Mizuho’s new leadership must strike at root cause of system failure

It is only natural for the top management of the bank and its parent company to step down. The change of leadership has to lead to preventing the recurrence of system failures and reforming the corporate culture.

The Financial Services Agency has issued business improvement orders for Mizuho Bank, Ltd., which has had system failures eight times since February this year, and its parent company, Mizuho Financial Group, Inc., saying that they have undermined trust in Japan’s payment system.

Mizuho Financial Group President Tatsufumi Sakai and Mizuho Bank President Koji Fujiwara have expressed their intention to resign in response to the agency’s instruction to clarify their management responsibilities.

They said the resignations will be effective April 1. It must be said several months from now is too late, given that the repeated troubles betrayed the trust of customers.

The business improvement orders follow administrative actions against the two entities in September when the FSA sought for them to correct their system operations. In the latest orders, the bank and parent company were criticized for the management teams’ lack of awareness regarding the importance of the system.

It is said the banking group cut the number of personnel tasked with the maintenance and operation of its core system by about 60% after it revamped the system, which is responsible for its main operations, such as payment services.

The banking system is a form of infrastructure that supports the smooth flow of funds. If Mizuho Bank and Mizuho Financial Group prioritized cost reduction over stable operations, it can only be described as poor judgment.

At the time of the February failure, top executives and others were notified of the incident via email, and delays in checking the receipt of the emails meant their grasp of the situation and their responses to customers lagged. Fujiwara reportedly learned the failure from online news. The crisis management system was too sloppy.

The FSA also sees it as problematic that the boards of directors failed in their role. Of Mizuho Financial Group’s 13 board members, six are from outside the company, most of them having experience as presidents of major companies. They should have pressed for an enhanced crisis response system and the reform of corporate governance.

Meanwhile, Mizuho Bank was found to have remitted funds overseas without following the procedures set forth under the Foreign Exchange and Foreign Trade Law at the time of a system glitch in September that caused delays in processing some foreign currency-based remittances. The Finance Ministry ordered the bank to take corrective measures.

Amid these troubles, the bank failed to thoroughly check that recipients of the money were not involved in money laundering. This was caused by employees’ lack of knowledge of the law, demonstrating sloppiness in compliance.

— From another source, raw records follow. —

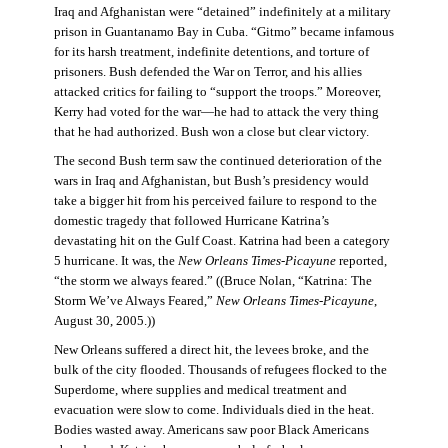
Iraq and Afghanistan were “detained” indefinitely at a military
prison in Guantanamo Bay in Cuba. “Gitmo” became infamous
for its harsh treatment, indefinite detentions, and torture of
prisoners. Bush defended the War on Terror, and his allies
attacked critics for failing to “support the troops.” Moreover,
Kerry had voted for the war—he had to attack the very thing
that he had authorized. Bush won a close but clear victory.
The second Bush term saw the continued deterioration of the
wars in Iraq and Afghanistan, but Bush’s presidency would
take a bigger hit from his perceived failure to respond to the
domestic tragedy that followed Hurricane Katrina’s
devastating hit on the Gulf Coast. Katrina had been a category
5 hurricane. It was, the
New Orleans Times-Picayune
reported,
“the storm we always feared.” ((Bruce Nolan, “Katrina: The
Storm We’ve Always Feared,”
New Orleans Times-Picayune
,
August 30, 2005.))
New Orleans suffered a direct hit, the levees broke, and the
bulk of the city flooded. Thousands of refugees flocked to the
Superdome, where supplies and medical treatment and
evacuation were slow to come. Individuals died in the heat.
Bodies wasted away. Americans saw poor Black Americans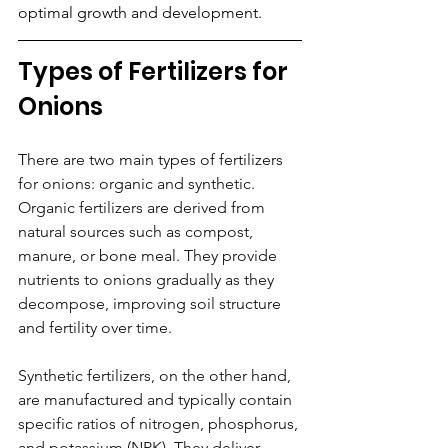
optimal growth and development. 
Types of Fertilizers for 
Onions
There are two main types of fertilizers 
for onions: organic and synthetic. 
Organic fertilizers are derived from 
natural sources such as compost, 
manure, or bone meal. They provide 
nutrients to onions gradually as they 
decompose, improving soil structure 
and fertility over time. 
Synthetic fertilizers, on the other hand, 
are manufactured and typically contain 
specific ratios of nitrogen, phosphorus, 
and potassium (NPK). They deliver 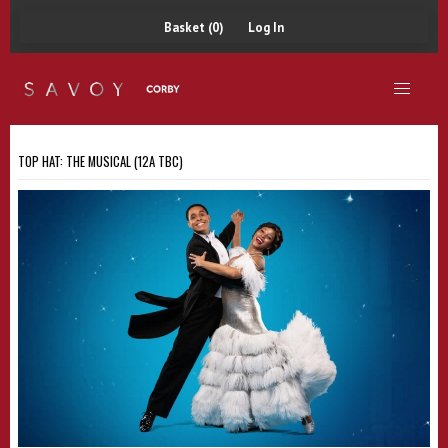
Basket (0)
Log In
TOP HAT: THE MUSICAL (12A TBC)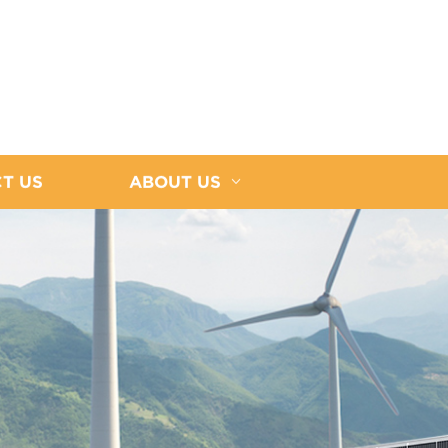
T US
ABOUT US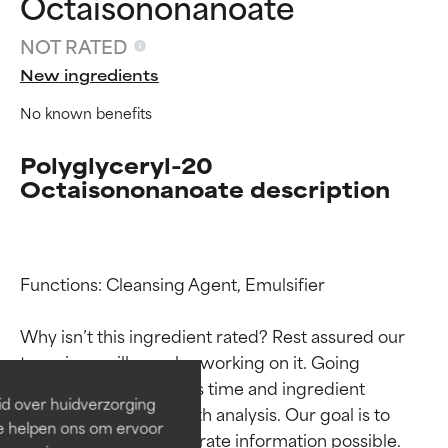
Octaisononanoate
NOT RATED
New ingredients
No known benefits
Polyglyceryl-20
Octaisononanoate description
Ingredient ratings
Ingredient ratings
Functions: Cleansing Agent, Emulsifier

Why isn’t this ingredient rated? Rest assured our 
BEST
BEST
team is or will soon be working on it. Going 
Proven and supported by
Proven and supported by
through research takes time and ingredient 
independent studies.
independent studies.
id over huidverzorging
Outstanding active ingredient
Outstanding active ingredient
studies require in-depth analysis. Our goal is to 
Ze helpen ons om ervoor
for most skin types or concerns.
for most skin types or concerns.
provide the most accurate information possible. 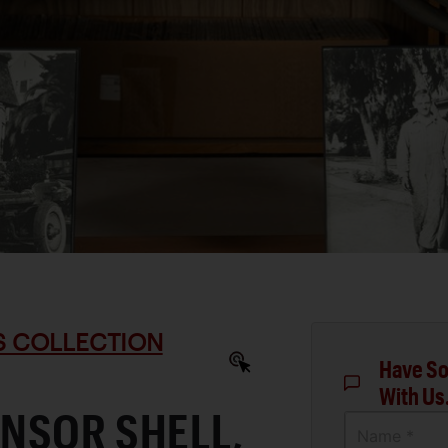
S COLLECTION
Have So
With Us
NSOR SHELL,
Name *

Mizuho, which was formed by the integration of three banks, is said to have fallen into “immobilism,” in which employees do not actively express their opinions, perhaps to avoid conflict among groups divided according to which of the previous banks they are from. In such situations, it is not easy to carry out reforms.

The new management teams have a very heavy responsibility to restore trust.

— The original Japanese article appeared in The Yomiuri Shimbun on Nov. 27, 2021.